- **ASSIGNED TASK A**
In the forum thread about hospice, what does one poster say you can do for a day in a situation like the CT scan?
- **ASSIGNED TASK B**
Continue the forum thread about hospice from the point where it stops.

- **SELECTED PASSAGE**
Now she needs it again.

The only thing about hospice is you need to be ready not to pursue diagnoses or treatment. My mother fell and had a large hematoma, that required surgery. Hospice okayed that but then the MD really wanted a CT. We told hospice he wanted it for comfort reasons and it was covered, but it was dicey. There is hospice Medicare and regular Medicare and you can't have both, and hospice Medicare won't cover things like CT unless for comfort.

Better to get on hospice, even if there are years left, if it is possible. For a situation like our CT you can revoke for a day and go back on!  For someone as acutely ill as your parent, I would do it asap, absolutely.

 

 

 

 

 


dayn2nite2
Posted: Tuesday, May 7, 2019 11:02 AM
Joined: 6/20/2016
Posts: 1803


CodyW, your LO sounds more than ready for hospice.  I don't know what the medical staff's reluctance is, but I would call for an evaluation myself.
King Boo
Posted: Tuesday, May 7, 2019 2:40 PM
Joined: 1/9/2012
Posts: 2916


I forgot to mention that my LO's care team was quite bonded to him - and full of misconceptions about hospice.  They didn't want to let go, and objected to him being on hospice.  That was an obstacle I didn't anticipate (and it took me a bit to figure out what was going on)/
NJK
Posted: Wednesday, May 8, 2019 9:38 AM
Joined: 5/7/2012
Posts: 379


I called hospice into my home when it became clear that mom was firmly in 7 and that my care team was bound to call 911as a first call. The care team could recognize hospice as first call and then hospice would come and take care of all calls. The last thing i wanted was for mom's last few days under bright lights and surrounded by noise.
CodyW
Posted: Wednesday, May 8, 2019 3:35 PM
Joined: 4/5/2013
Posts: 820


Thanks for all your replies, and for encouraging me to go ahead and get an evaluation.  If anyone has a list of questions I should ask the agencies, please share!  I will set up conference calls with my sisters and the 2 recommended organizations so we can get a handle on what they do and how they differ.  Then I'll ask for an evaluation from our first choice agency.  I'll follow up on this post in June, letting you know how it went.
Joanne143
Posted: Friday, May 10, 2019 8:58 AM
Joined: 12/27/2018
Posts: 15


For us, contacting hospice was appropriate once we knew we no longer wanted him poked, prodded, tested or anything any more.  We just wanted him to have his dignity and comfort.  At first all they did was monitor him. Since there were already on board when he needed them it was easy to make a call.  I could call them and ask them questions any time.  There werent just there for him but for me too. It was the best decision I could have made to being them on before he was suffering.

- **PROVIDED DATA**
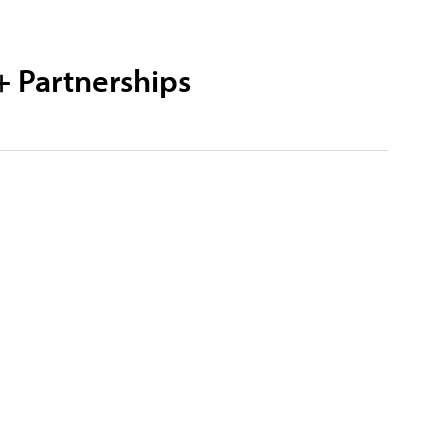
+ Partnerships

* * *

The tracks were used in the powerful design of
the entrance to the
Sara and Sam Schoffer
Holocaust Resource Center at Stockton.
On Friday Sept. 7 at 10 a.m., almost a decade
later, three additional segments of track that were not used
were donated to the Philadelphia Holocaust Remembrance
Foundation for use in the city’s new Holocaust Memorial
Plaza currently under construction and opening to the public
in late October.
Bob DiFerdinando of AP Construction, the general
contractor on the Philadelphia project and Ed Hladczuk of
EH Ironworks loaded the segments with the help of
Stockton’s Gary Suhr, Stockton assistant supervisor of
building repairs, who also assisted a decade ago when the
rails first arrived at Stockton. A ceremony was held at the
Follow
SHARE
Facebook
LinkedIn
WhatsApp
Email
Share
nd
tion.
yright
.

- **ANSWER A**
You can revoke hospice for a day and then go back on it.

- **ANSWER B**
Eric L
Posted: Friday, May 10, 2019 10:32 AM
Joined: 12/5/2014
Posts: 956


CodyW - We've been through the hospice experience twice. The first time, it was kind of picked for us. My FIL caught the flu and he was coughing up blood, so my wife and brother took him to the ER. While they were at the ER, the attending oncologist conferred with my FILs oncologist and told us that he should be put on hospice. They were decent enough (the social worker was fantastic).

This time around, the geriatric care manager that we hired to help us navigate all this stuff with MIL recommended a hospice company that she had worked with many times in the past. After a few early hiccups, I can't complain. Her (the care manager's) big thing was making sure that the company had enough staff and that it was a well-established company that had been around our area for a while.
Johns baby girl
Posted: Tuesday, May 14, 2019 12:28 PM
Joined: 2/26/2019
Posts: 22


Medicare changed some things with Hospice within the last year.  Palliative Care seems to be a bridge for those with difficulty qualifying although in the past, we all knew them as the same thing.  In my city, there are only 3 companies with the "Palliative Care" qualification.  Either way, you still get the benefits of nurse oversight.  One company here is a Home Health agency that offers Palliative Care.  

Which ever way you go, be sure to be there for the assessment.  You have the history that may not be on paper with a facility.  There are a number of ways to qualify a person that may not be related to the dementia.